Although he was himself a victim of it during the build-up to his maiden world title challenge back in May 1993, the 45-year-old admits that Burns faces a far more frustrating experience than his own.

Weir said: "It has obviously been a very frustrating time for Ricky and his team. It was bad enough that Liam Walsh, the Commonwealth champion called off after his unfortunate car crash, but now for Ocampo to call off five days before the fight is due to go ahead is a real blow.

"It is bad enough having started training to prepare for the style of one opponent and then have to change for another but then for him also to have called off is real bad luck. But this is where Ricky's professionalism must kick-in.

"Ricky is a very adaptable fighter and I think it doesn't matter who he fights right now, he has the quality and the skill set to deal with the challenge that is put in front of him. So Ricky will have to just adopt tunnel vision and focus on who is put in front of him.

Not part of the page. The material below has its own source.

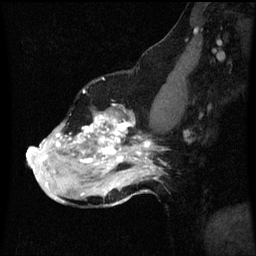
Breast MRI (dynamic contrast-enhanced), one sagittal slice; slice 37 of 60 in the series (ordered by position); dynamic contrast-enhanced series, image 2 of 3 at this slice position (ordered by acquisition); 1.5 T; TE 4.2 ms, TR 8.9 ms; 2 mm slice thickness; 256 × 256 image matrix, field of view 200 × 200 mm. Female patient, age 49 years. From the clinical record (not read from this slice): setting: breast cancer imaged before/during neoadjuvant chemotherapy; receptor status: HR-positive, HER2-negative.
Outlined on this slice (semi-automatic segmentation, software-assisted and operator-edited):
- analysis volume of interest (the breast-tissue region the enhancement analysis was run in; not a lesion): bounding box [x1, y1, x2, y2] px = [28, 106, 159, 199]
- tumour enhancement mask (voxels above the 70 % enhancement threshold inside the analysis volume of interest): [28, 114, 155, 187]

"The great plus for him is that he has trained for a world title fight and whoever he meets is going to struggle to be in that shape – if they get anyone in."

Recalling the occasion he was almost left high and dry, the former WBO minimum weight and light-flyweight champ said: "It happened to me in my first challenge for the minimum weight title when my opponent, who was from El Salvador, a fellow named Dinesali if I recall correctly, pulled out, but that was just at the six-week stage so I still had plenty of time to adjust.

"Eventually I fought a Mexican called Fernando Martinez and stopped him in seven rounds to win my first world title, so it didn't do me much harm. But like I say I had plenty of time to cope with that call- off whereas Ricky is now just days from fight night."

Burns' promoter Frank Warren has stressed his determination for the champion to engage in some meaningful action at the top of his big London bill on Saturday night.

With a possible unification fight with WBC boss Adrien Broner in the pipeline for the new year, Weir has no doubt about the importance of Burns returning to battle.

He said: "It is three months since Ricky last fought. If he is going to meet Broner early next year then it is vital he keeps ticking over.

"It will be tough to get a world class opponent in but given all the time Ricky has spent in camp it is important that he gets some ring time."